START PASSAGE TO READ

The chapel, with a central plan and composed of two square-plan rooms surmounted by domes, is the most evident testimony to the application of Florentine-style architecture in 15th-century Milan. The project and sculptural decorations remain difficult to attribute, while the cycle of frescoes, with episodes from the life of the Saint and the Virgin, is a masterpiece by Vincenzo Foppa. The cycle includes the Annunciation (front wall), the Assumption of the Virgin (entrance wall), the Miracle of the Healed Foot and the Martyrdom of Saint Peter Martyr (left wall), the Miracle of the Cloud and the Miracle of the False Madonna (right wall).
In the pendentives, within four oculi, are depicted the four Church Fathers: Saint Gregory the Great, Saint Jerome, Saint Ambrose, and Saint Augustine.
On the altar, one can see the portrait of the patron Pigello Portinari, kneeling before Saint Peter Martyr.
At the entrance of the chapel, the two large bronze candlesticks made in 1653 by Garavaglia are kept in their original location.

At the centre of the Portinari Chapel is the famous Ark of Saint Peter Martyr, a masterpiece by Giovanni di Balduccio, from the school of Giovanni Pisano, commissioned by the Dominicans to house the saint’s remains. The authorship of the work is confirmed by the inscription placed on the sarcophagus: “MAGISTER IOANNES BALDUCII DE PISIS SCULPSIT HANC ARCAM ANNO DOMINI MCCCXXXVIIII” (“Master Giovanni di Balduccio da Pisa sculpted this ark in the year of the Lord 1339”).
The Carrara marble sarcophagus consists of a rectangular box with a truncated pyramid lid on which a spire tabernacle is placed, surmounting the full-round statues of seated Mary, Saint Dominic, and Saint Peter Martyr. It is supported by eight red Verona marble pillars, against which are eight statues representing the cardinal (front left: Justice, Temperance, Fortitude, and Prudence) and theological virtues (rear left: Obedience, Hope, Faith, and Charity). Above these, the panels surrounding the sarcophagus depict, from left: the Funeral of the Saint, the Canonization of the Saint, the Miracle of the Ship, the Translation of the Saint’s Body, the Miracle of the Mute, the Miracle of the Cloud, the Healing of the Sick and the Epileptic, and the Murder of the Saint.

END PASSAGE TO READ
START RAW DATA

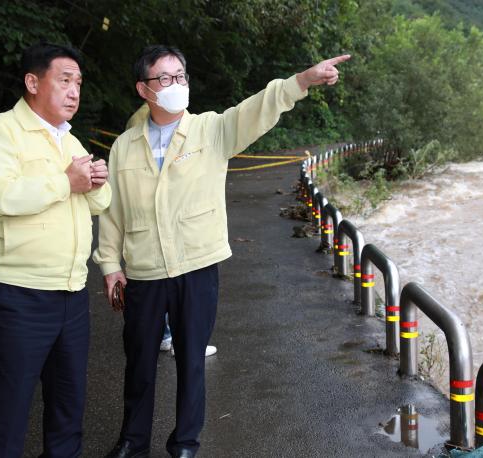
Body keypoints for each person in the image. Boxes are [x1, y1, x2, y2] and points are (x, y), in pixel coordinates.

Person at [93, 44, 349, 458]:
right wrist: (109, 265)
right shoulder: (124, 146)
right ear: (144, 89)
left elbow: (257, 108)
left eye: (181, 76)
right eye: (164, 78)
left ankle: (185, 443)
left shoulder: (212, 130)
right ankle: (131, 441)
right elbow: (112, 210)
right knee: (139, 361)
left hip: (196, 265)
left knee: (191, 359)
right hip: (144, 269)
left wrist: (302, 81)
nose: (176, 85)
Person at [0, 42, 111, 457]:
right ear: (32, 82)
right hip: (16, 292)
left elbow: (99, 204)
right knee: (5, 412)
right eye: (64, 80)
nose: (74, 91)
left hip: (72, 292)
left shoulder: (71, 141)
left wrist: (97, 180)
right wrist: (66, 182)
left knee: (68, 406)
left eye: (79, 82)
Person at [124, 108, 217, 359]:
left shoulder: (143, 116)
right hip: (163, 224)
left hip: (155, 229)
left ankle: (168, 337)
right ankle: (177, 339)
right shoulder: (148, 120)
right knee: (172, 285)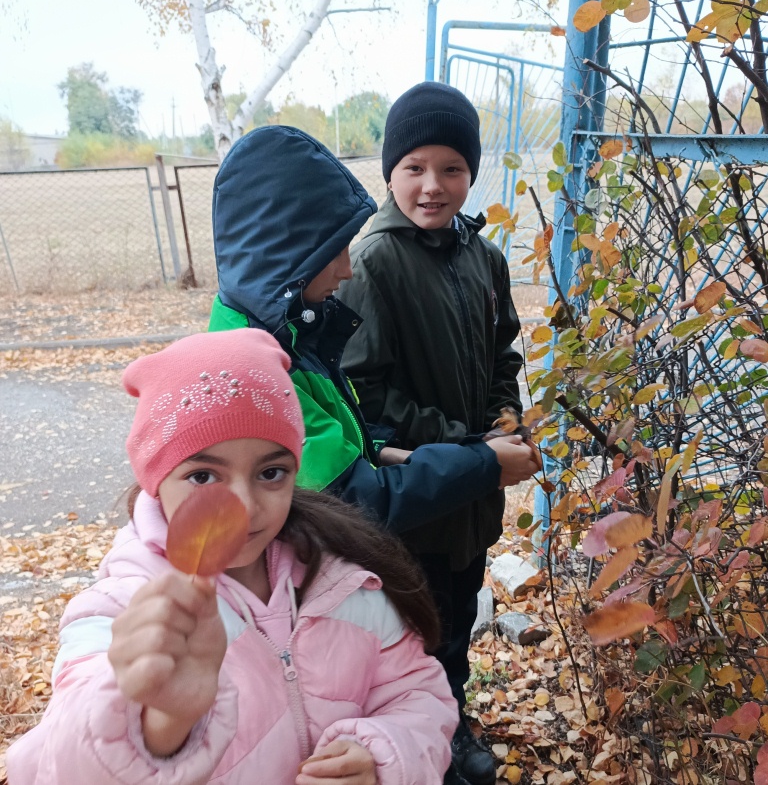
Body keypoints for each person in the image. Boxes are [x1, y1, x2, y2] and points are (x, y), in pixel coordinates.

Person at [6, 329, 459, 785]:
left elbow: (417, 696)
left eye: (271, 472)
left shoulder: (345, 580)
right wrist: (161, 722)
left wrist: (382, 755)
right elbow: (55, 764)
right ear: (155, 479)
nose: (243, 504)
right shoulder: (123, 609)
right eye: (203, 476)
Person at [338, 81, 536, 785]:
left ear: (471, 172)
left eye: (451, 168)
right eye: (415, 167)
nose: (433, 185)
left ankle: (449, 719)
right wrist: (467, 445)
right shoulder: (373, 263)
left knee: (459, 613)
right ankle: (418, 744)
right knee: (413, 633)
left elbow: (502, 355)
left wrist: (503, 420)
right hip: (414, 498)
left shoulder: (484, 260)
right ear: (389, 172)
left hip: (472, 498)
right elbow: (367, 396)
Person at [207, 125, 538, 543]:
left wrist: (389, 452)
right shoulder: (255, 371)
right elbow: (349, 497)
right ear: (288, 255)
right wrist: (481, 464)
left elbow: (345, 439)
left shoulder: (290, 334)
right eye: (334, 252)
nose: (346, 270)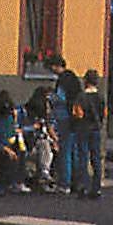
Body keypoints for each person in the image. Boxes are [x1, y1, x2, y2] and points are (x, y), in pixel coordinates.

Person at [72, 69, 107, 198]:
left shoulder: (81, 97)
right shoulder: (100, 97)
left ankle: (83, 186)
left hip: (83, 128)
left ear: (85, 80)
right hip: (96, 129)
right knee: (96, 157)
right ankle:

END RAW DATA

_DIRECTIONS_.
(a) In the passage on the Portinari Chapel, what establishes that Giovanni di Balduccio made the Ark of Saint Peter Martyr? Explain in one to three sentences.
(b) Reproduce the passage on the Portinari Chapel from "In the pendentives, within" to "before Saint Peter Martyr.", swapping "kneeling" for "praying".
(c) According to the passage on the Portinari Chapel, who made the two large bronze candlesticks at the chapel entrance, and in what year?

_ANSWERS FOR THIS EXERCISE_.
(a) His authorship is confirmed by an inscription on the sarcophagus. It states that Master Giovanni di Balduccio da Pisa sculpted the ark in 1339.

(b)
In the pendentives, within four oculi, are depicted the four Church Fathers: Saint Gregory the Great, Saint Jerome, Saint Ambrose, and Saint Augustine.
On the altar, one can see the portrait of the patron Pigello Portinari, praying before Saint Peter Martyr.

(c) Garavaglia made them in 1653.